The situation is similar in Québec, where COVID-19 related testing and care is formally covered through the provincial health plan. But where policy changes have been made, these have failed to reach the level of frontline healthcare providers and institutions and yield any real outcome. Cost is another issue. Covering costs only for COVID-19 related care has dissuaded people from seeking healthcare, fearing they will be billed. Médecins du Monde and other organizations are advocating for better policies and implementation.
A call to action
Driven by a lack of action in some provinces and poor implementation in others, the Healthcare for All National Coalition sent an open letter signed by more than 200 organizations to the federal government and all provincial governments on May 21. The letter demanded that all people living in Canada be able to access healthcare regardless of immigration status and advocated for comprehensive coverage for all medically necessary services, not limited to COVID-19 treatment alone. It also pushed for clear and consistent implementation, including communication and collaboration with hospitals, walk-in clinics and migrant rights organizations. Finally, the letter called for sustainable solutions to fill long-standing cracks in the healthcare system and that recent policies be made permanent.
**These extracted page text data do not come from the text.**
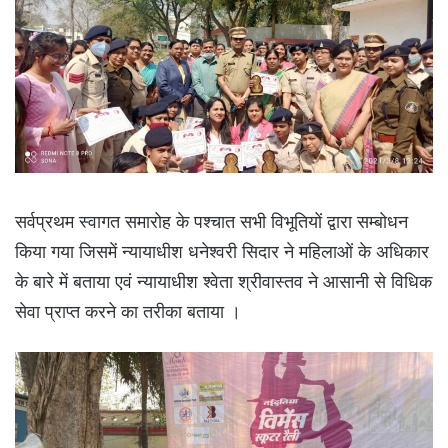
सर्वप्रथम स्वागत समारोह के पश्चात सभी विभूतियों द्वारा सम्बोधन
किया गया जिसमें न्यायाधीश धनेश्वरी सिदार ने महिलाओं के अधिकार
के बारे में बताया एवं न्यायाधीश श्वेता श्रीवास्तव ने आसानी से विधिक
सेवा प्राप्त करने का तरीका बताया ।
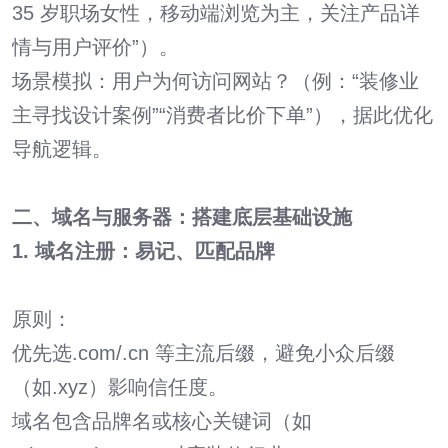
35 岁职场女性，移动端浏览为主，关注产品详
情与用户评价”）。
场景模拟：用户为何访问网站？（例：“装修业
主寻找设计案例”“消费者比价下单”），据此优化
导航逻辑。
二、域名与服务器：搭建底层基础设施
1. 域名注册：易记、匹配品牌
原则：
优先选.com/.cn 等主流后缀，避免小众后缀
（如.xyz）影响信任度。
域名包含品牌名或核心关键词（如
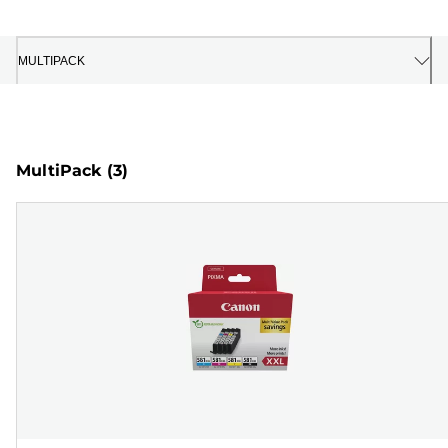
MULTIPACK
MultiPack
(3)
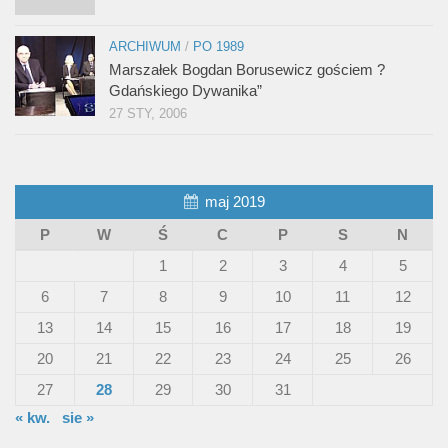
ARCHIWUM
/
PO 1989
Marszałek Bogdan Borusewicz gościem ?
Gdańskiego Dywanika”
27 STY, 2006
maj 2019
P
W
Ś
C
P
S
N
1
2
3
4
5
6
7
8
9
10
11
12
13
14
15
16
17
18
19
20
21
22
23
24
25
26
27
28
29
30
31
« kw.
sie »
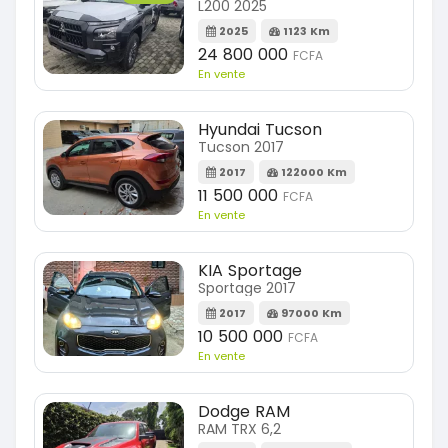
L200 2025
2025
1123 Km
24 800 000
FCFA
En vente
Hyundai Tucson
Tucson 2017
2017
122000 Km
11 500 000
FCFA
En vente
KIA Sportage
Sportage 2017
2017
97000 Km
10 500 000
FCFA
En vente
Dodge RAM
RAM TRX 6,2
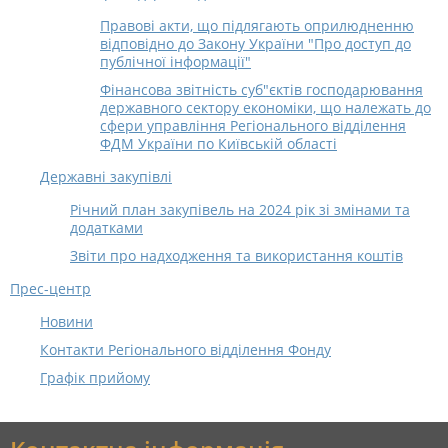
Правові акти, що підлягають оприлюдненню
відповідно до Закону України "Про доступ до
публічної інформації"
Фінансова звітність суб"єктів господарювання
державного сектору економіки, що належать до
сфери управління Регіонального відділення
ФДМ України по Київській області
Державні закупівлі
Річний план закупівель на 2024 рік зі змінами та
додатками
Звіти про надходження та використання коштів
Прес-центр
Новини
Контакти Регіонального відділення Фонду
Графік прийому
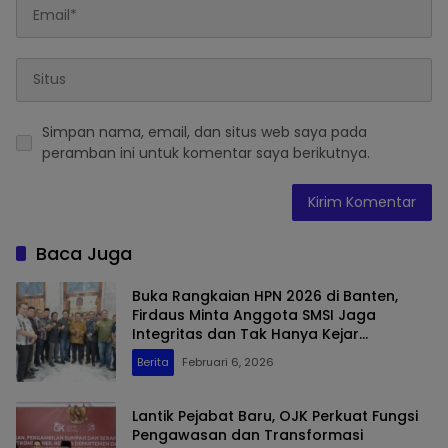
Simpan nama, email, dan situs web saya pada
peramban ini untuk komentar saya berikutnya.
Baca Juga
Buka Rangkaian HPN 2026 di Banten,
Firdaus Minta Anggota SMSI Jaga
Integritas dan Tak Hanya Kejar
Kecepatan Berita
Berita
Februari 6, 2026
Lantik Pejabat Baru, OJK Perkuat Fungsi
Pengawasan dan Transformasi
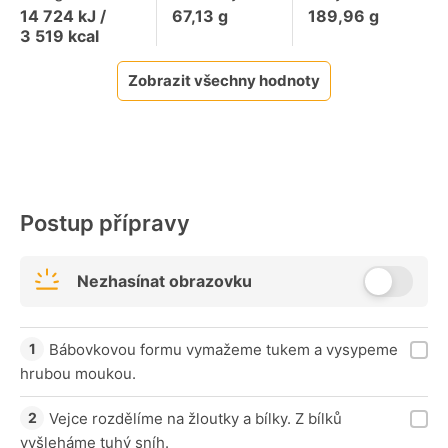
14 724
kJ /
67,13
g
189,96
g
3 519
kcal
Zobrazit všechny hodnoty
Postup přípravy
Nezhasínat obrazovku
Bábovkovou formu vymažeme tukem a vysypeme
hrubou moukou.
Vejce rozdělíme na žloutky a bílky. Z bílků
vyšleháme tuhý sníh.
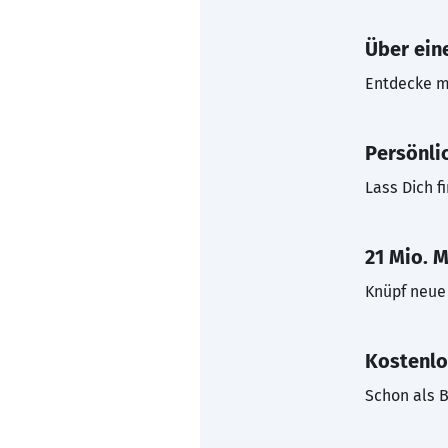
Über eine
Entdecke mi
Persönli
Lass Dich f
21 Mio. M
Knüpf neue 
Kostenlo
Schon als B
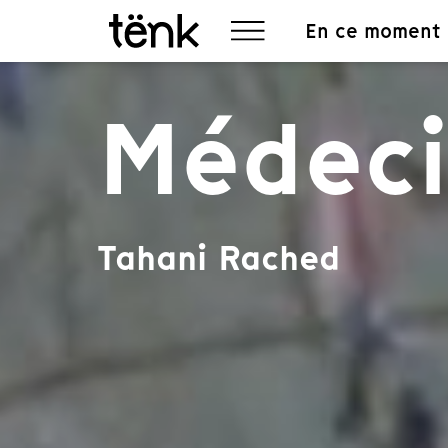
En ce moment
Médeci
Tahani Rached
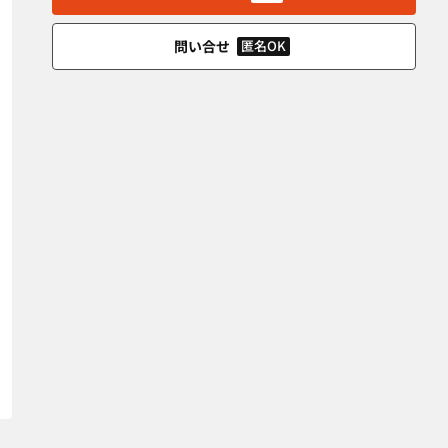
問い合せ
匿名OK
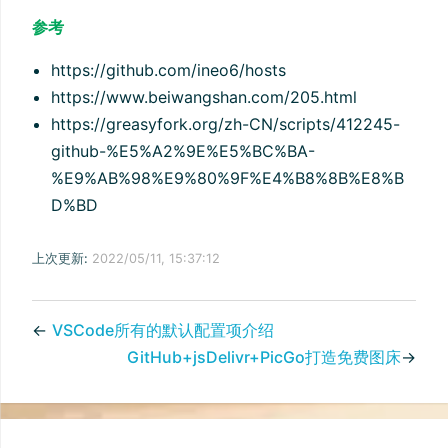
参考
https://github.com/ineo6/hosts
https://www.beiwangshan.com/205.html
https://greasyfork.org/zh-CN/scripts/412245-
github-%E5%A2%9E%E5%BC%BA-
%E9%AB%98%E9%80%9F%E4%B8%8B%E8%B
D%BD
上次更新:
2022/05/11, 15:37:12
←
VSCode所有的默认配置项介绍
GitHub+jsDelivr+PicGo打造免费图床
→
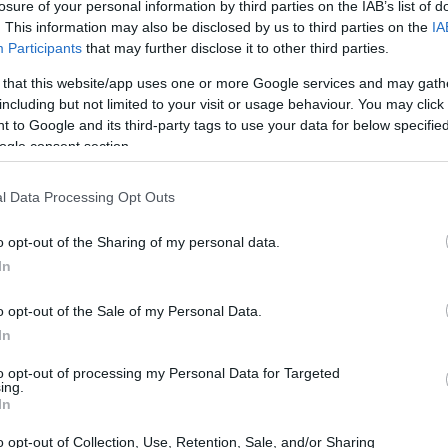
losure of your personal information by third parties on the IAB’s list of
. This information may also be disclosed by us to third parties on the
IA
Participants
that may further disclose it to other third parties.
 that this website/app uses one or more Google services and may gath
including but not limited to your visit or usage behaviour. You may click 
 to Google and its third-party tags to use your data for below specifi
ogle consent section.
l Data Processing Opt Outs
o opt-out of the Sharing of my personal data.
In
o opt-out of the Sale of my Personal Data.
In
to opt-out of processing my Personal Data for Targeted
ing.
In
o opt-out of Collection, Use, Retention, Sale, and/or Sharing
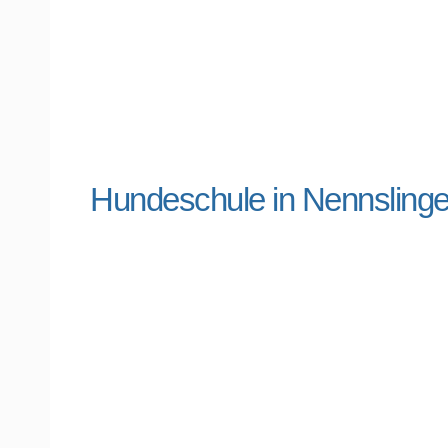
Hundeschule in Nennslin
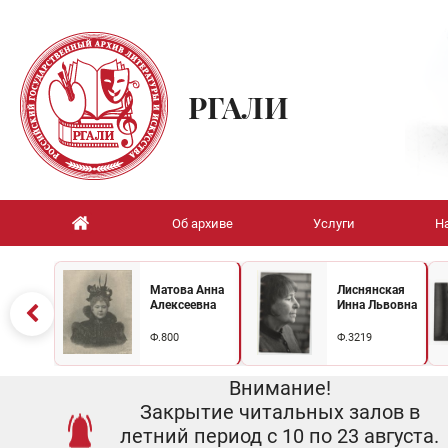
РГАЛИ
Об архиве
Услуги
Н
Матова Анна
Лиснянская
Алексеевна
Инна Львовна
Ф.800
Ф.3219
Внимание!
Закрытие читальных залов в
летний период с 10 по 23 августа.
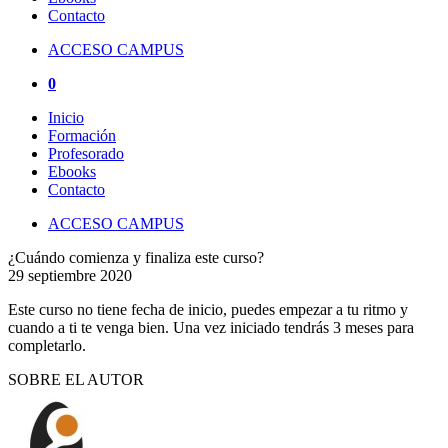
Contacto
ACCESO CAMPUS
0
Inicio
Formación
Profesorado
Ebooks
Contacto
ACCESO CAMPUS
¿Cuándo comienza y finaliza este curso?
29 septiembre 2020
Este curso no tiene fecha de inicio, puedes empezar a tu ritmo y
cuando a ti te venga bien. Una vez iniciado tendrás 3 meses para
completarlo.
SOBRE EL AUTOR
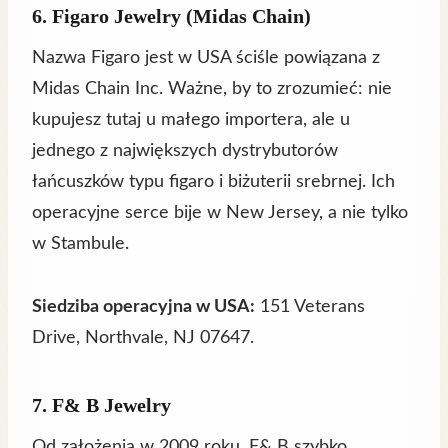
6. Figaro Jewelry (Midas Chain)
Nazwa Figaro jest w USA ściśle powiązana z
Midas Chain Inc. Ważne, by to zrozumieć: nie
kupujesz tutaj u małego importera, ale u
jednego z największych dystrybutorów
łańcuszków typu figaro i biżuterii srebrnej. Ich
operacyjne serce bije w New Jersey, a nie tylko
w Stambule.
Siedziba operacyjna w USA:
151 Veterans
Drive, Northvale, NJ 07647.
7. F& B Jewelry
Od założenia w 2009 roku, F& B szybko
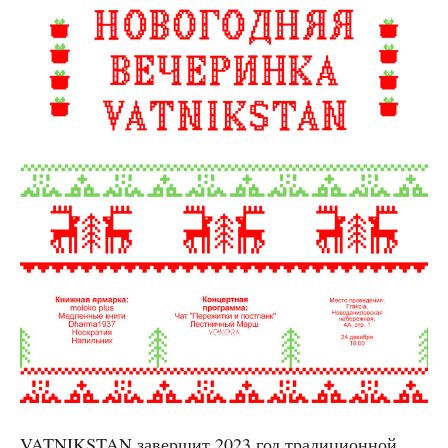
VATNIKSTAN завер­шит 2023 год тра­ди­ци­он­ной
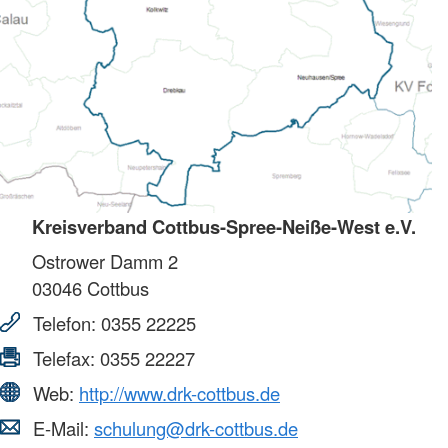
Kreisverband Cottbus-Spree-Neiße-West e.V.
Ostrower Damm 2
03046
Cottbus
Telefon:
0355 22225
Telefax:
0355 22227
Web:
http://www.drk-cottbus.de
E-Mail:
schulung@drk-cottbus.de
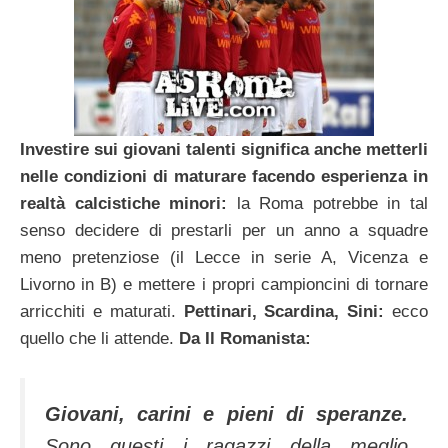
Investire sui giovani talenti significa anche metterli
nelle condizioni di maturare facendo esperienza in
realtà calcistiche minori:
la Roma potrebbe in tal
senso decidere di prestarli per un anno a squadre
meno pretenziose (il Lecce in serie A, Vicenza e
Livorno in B) e mettere i propri campioncini di tornare
arricchiti e maturati.
Pettinari, Scardina, Sini:
ecco
quello che li attende.
Da Il Romanista:
Giovani, carini e pieni di speranze.
Sono questi i ragazzi della meglio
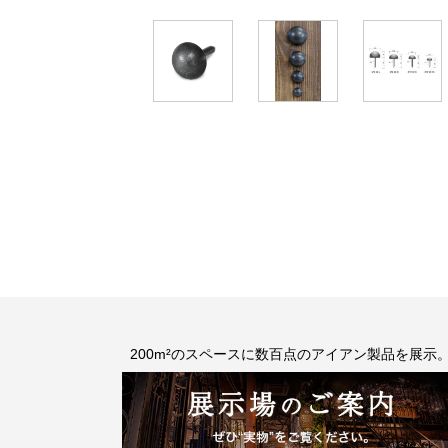
200m²のスペースに数百点のアイアン製品を展示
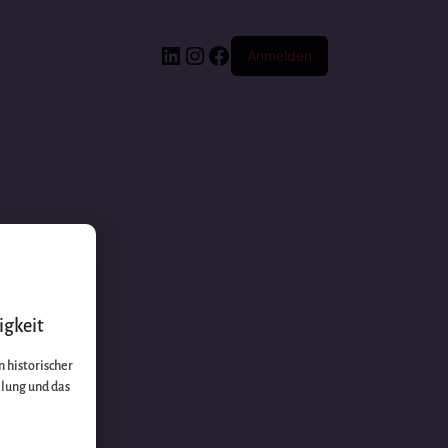
Anmelden
igkeit
 historischer
llung und das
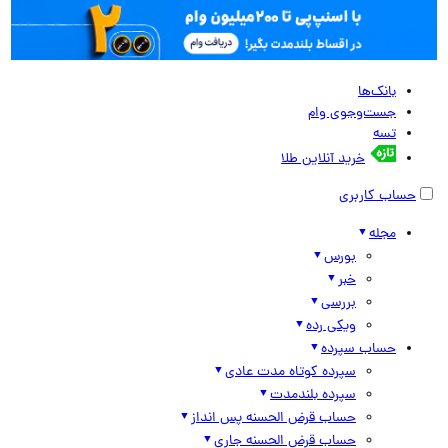
بانک‌ها
جست‌وجوی وام
تسه
خرید آنلاین طلا
حساب کاربری
مجله
بورس
خبر
بررسی
ویکی رده
حساب سپرده
سپرده کوتاه مدت عادی
سپرده بلندمدت
حساب قرض الحسنه پس انداز
حساب قرض الحسنه جاری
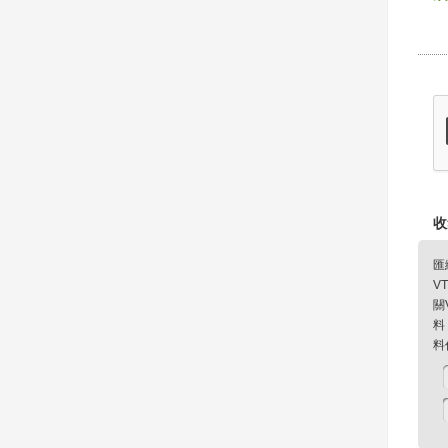
收
匯
V
關
料
料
A critical issue is the spectre of deportation. While health providers should be focused on providing dignified and confidential care to all patients, there is a sordid history of health authorities calling the CBSA to check the status of clients. According to an Access to Information and Privacy release in our possession, the Fraser Health and Coastal Health authorities in British Columbia contacted the CBSA 719 times between 2013 and 2018. Under its COVID-19 emergency laws, Ontario gave police access to “critical information” about persons who have tested positive for COVID-19, including names, addresses and date of birth; this access was revoked in August following a legal challenge from human rights groups. Healthcare for All has called on the CBSA to pledge it will not detain or deport persons for accessing healthcare and for hospitals and clinics to abide by patient privacy and confidentiality laws.
Although incomplete in their implementations, Ontario and Quebec have shown more comprehensive healthcare for migrants is possible. Measures need to be refined, socio-economic barriers removed and more inclusive and sustainable policies extended beyond COVID-19 and across Canada. Ensuring the well-being of each person is not just a matter of public health measures to reduce the spread of COVID-19, it is a matter of human rights and defines the kind of society we want to live in.